My first snapshot about my paternal great-grandmother, Bryna Dvorkin Krasner, is now drafted, thanks to an Amherst Writers memoir group I’ve been writing with since August 2020. I have added portraits of her and my great-grandfather, Mordechai (Mottel) Krasner, to my workspace.
Writing about her has given me themes of tradition, tight connections, and black taffeta. In fact, I plan to call the piece, “Black Taffeta.” One of the things I love about writing creative nonfiction is that themes or insights emerge by the end of the draft, none of which is expected. It is an act of pure exploration.

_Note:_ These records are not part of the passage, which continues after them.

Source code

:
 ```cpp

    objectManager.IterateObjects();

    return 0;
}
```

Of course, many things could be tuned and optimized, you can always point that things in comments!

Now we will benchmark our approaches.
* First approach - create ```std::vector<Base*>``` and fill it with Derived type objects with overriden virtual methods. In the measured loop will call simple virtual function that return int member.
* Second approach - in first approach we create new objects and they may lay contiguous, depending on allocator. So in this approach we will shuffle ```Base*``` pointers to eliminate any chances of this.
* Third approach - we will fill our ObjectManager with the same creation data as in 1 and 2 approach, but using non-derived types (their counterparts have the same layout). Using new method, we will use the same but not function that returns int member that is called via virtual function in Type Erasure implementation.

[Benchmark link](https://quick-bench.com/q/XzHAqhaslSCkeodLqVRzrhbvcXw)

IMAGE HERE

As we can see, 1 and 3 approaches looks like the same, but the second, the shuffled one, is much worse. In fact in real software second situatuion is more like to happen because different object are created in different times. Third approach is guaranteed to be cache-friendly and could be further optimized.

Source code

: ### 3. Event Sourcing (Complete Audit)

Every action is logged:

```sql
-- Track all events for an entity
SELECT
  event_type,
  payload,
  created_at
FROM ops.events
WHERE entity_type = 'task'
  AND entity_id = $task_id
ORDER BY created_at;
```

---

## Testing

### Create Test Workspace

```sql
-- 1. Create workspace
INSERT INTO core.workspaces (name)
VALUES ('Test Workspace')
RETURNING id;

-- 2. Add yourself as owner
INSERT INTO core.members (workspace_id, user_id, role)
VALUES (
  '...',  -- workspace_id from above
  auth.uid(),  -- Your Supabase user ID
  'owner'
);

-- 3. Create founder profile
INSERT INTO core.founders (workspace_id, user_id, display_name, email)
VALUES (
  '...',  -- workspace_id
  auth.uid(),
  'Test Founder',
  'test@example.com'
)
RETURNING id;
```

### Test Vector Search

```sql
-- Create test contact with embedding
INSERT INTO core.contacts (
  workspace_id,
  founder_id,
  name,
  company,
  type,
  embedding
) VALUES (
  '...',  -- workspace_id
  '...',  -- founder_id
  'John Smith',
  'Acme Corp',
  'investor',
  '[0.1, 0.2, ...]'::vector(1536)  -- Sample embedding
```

I’m now gearing up for my second of #52snapshots. This one will be about my other paternal great-grandfather, Henoch Zuckerkandel of Galicia. In the last year or so, I discovered through the birth records on JewishGen, specifically Jewish Records Indexing – Poland, that kosher butcher Henoch served as a trustee of the local Baron Hirsch school. My second snapshot will examine how I think this position brought him to America in 1893 with a younger brother, why my grandmother was educated, and how his widowed mother immigrated to Palestine in the 1920s. At my disposal are portions of Yizkor books (Holocaust memorial books) from four nearby communities that also had Baron Hirsch schools. My main questions: What would make a kosher butcher so interested in education? What impact did his role serve in stimulating his brother’s and mother’s immigration, but not his own? (Five of his seven children and their families perished in the Holocaust.)
Stay tuned!
That all sounds exciting, Barbara. Coincidentally (very), I was looking at those very same records yesterday as I was researching my Polish-born grandparents and relatives. Good luck with the snapshot memoirs. What a great project. It’s grabbed my attention!
Thanks so much, Arlene! Family history inspires my writing in so many forms. I can’t wait until we’re done with COVID and I can travel to western Ukraine to my paternal grandmother’s shtetl.